目の前に大きな公園があるから日中は少し騒々しい。けど夜は夜でこの寒空の下、健気にもべったりと重なり合う熱愛カップルが湧いてしまい、これまたちょっとだけ騒がしい。
時折大型の犬が吠える。それがまた余計に僕の血圧をあげてしまう。
まあ今の僕の部屋はたぶんこんな感じで、朝からオートミールのパンケーキを焼き、昼を過ぎるまではブラックコーヒーとココアで気を紛らわせている。
肝心の肉体のほうはというと幾分は軽くなった。体重が落ちたからってのもあるけどやはりあのやかましかった頭痛が落ち着いてくれたことが大きい。精神的に幾分かの余裕も出てきた。
夜になると決まって繁華街を練り歩く。ただただ練り歩く。新調したスウェットにじんわりと僕の汗をしみこませながら。とりあえずまっすぐに2㎞、そこから気まぐれにもう2㎞。

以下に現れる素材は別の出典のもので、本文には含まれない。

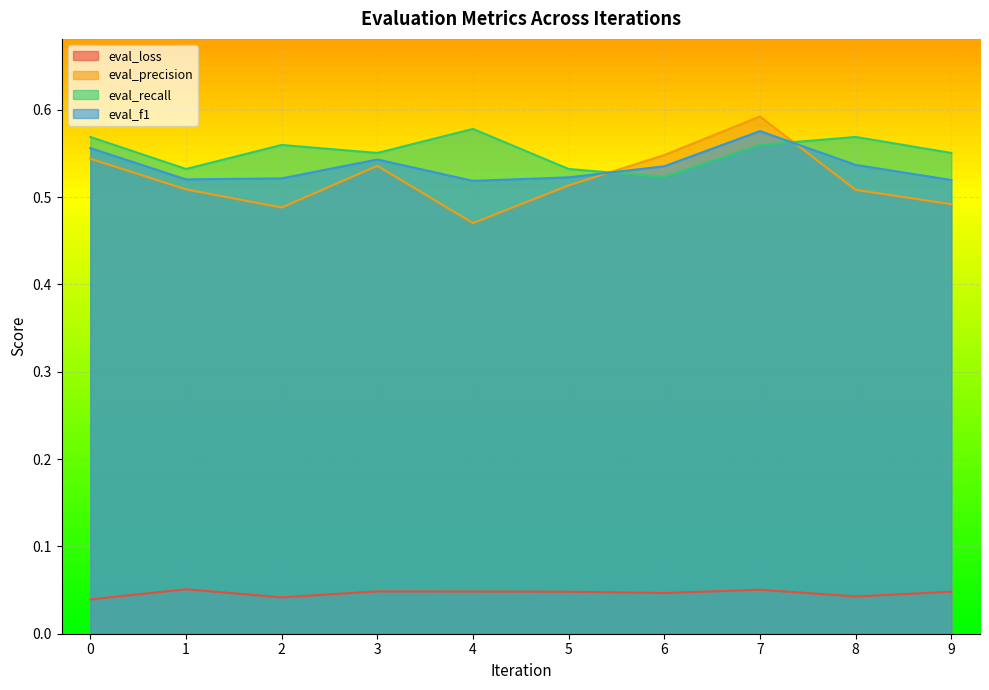

What is the spread (max minus min) of values at 9?

0.5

繁華街を遠く離れ海岸線を横目に潮風に身を打たせている。誰のせいでもない。自分自身で自分に与える小さな戒めのようなものだ。帰るころには心身ともに凍えているがそれがまたいい。
玄関横のひっかけにスウェットとジャージを裏向きに掛ける。男の匂いが壁に沁みついている。
設定したタイマー通りに風呂が沸いている。逆に言えばこの時間に合わせて戻る様に務めている。若さを失くした以上、何事も程度を考えて動かなければと考えている。

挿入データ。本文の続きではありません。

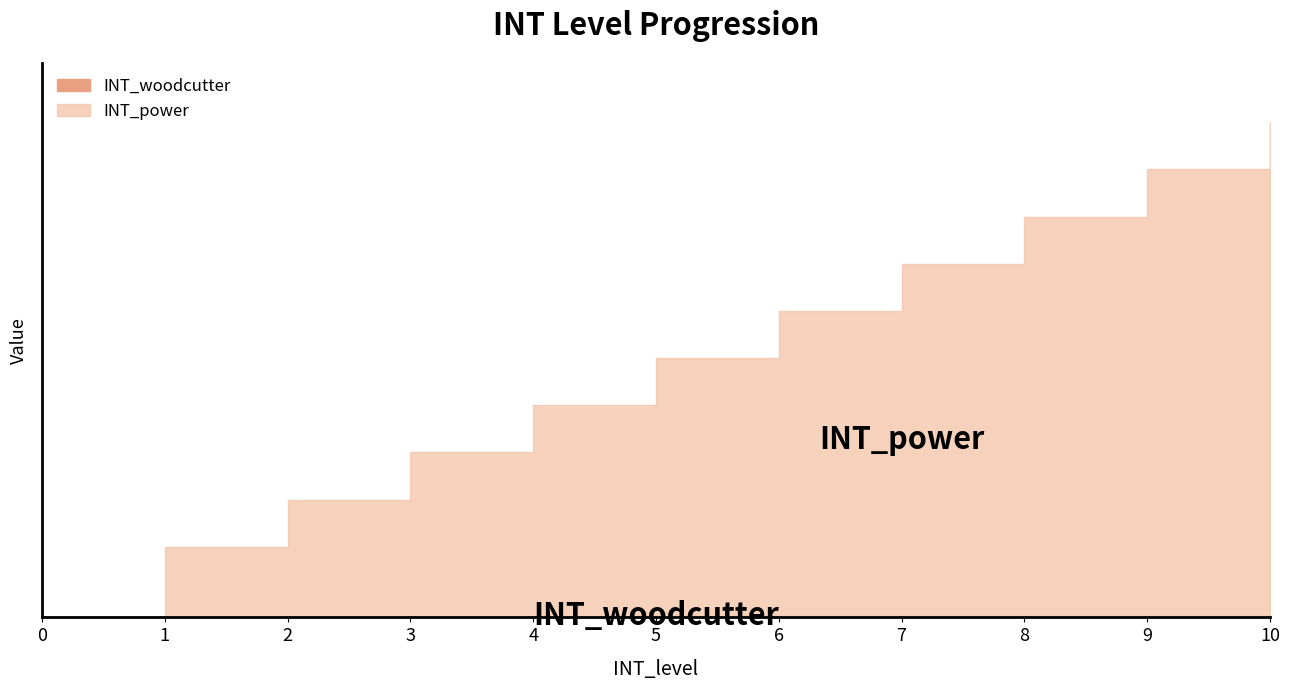

List the series in order of their overall mean, lowest first.

INT_woodcutter, INT_power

入浴剤の芳香に埋もれるように顎先を湯面まで落とし込む。窓のずっとずっと向こう、囁きあうカップルたちの心情を少しだけ分けてもらう。まるっきり無関係の他人だからこそわかりやすい。液晶画面の中のインフルエンサーと変わらない距離感で世間様のことを少しだけ考えてみている。
「お前はもうすでに生き損なっているんだよ」
その言葉に心をやられてようやく8年が過ぎた。なぜ僕は他人様並みの生き方を望んでいたのだろうか。もし自分の歩幅だけを頼りに歩いていたら誰とぶつかり合うこともなかった。
今となっては大して痛むほどの事柄でもない。血圧と同じで気の持ちようでどうにでもなることだ。仮にどうにもならなかったにしても僕は僕でしかないんだし構わない。だから僕は薬にさえ嫌われてしまうんだろう。
そして小さなキッチンに8畳のリビング。変わらずにキミの幸せを想うこの夕暮れ。部屋と血圧とワタシ —。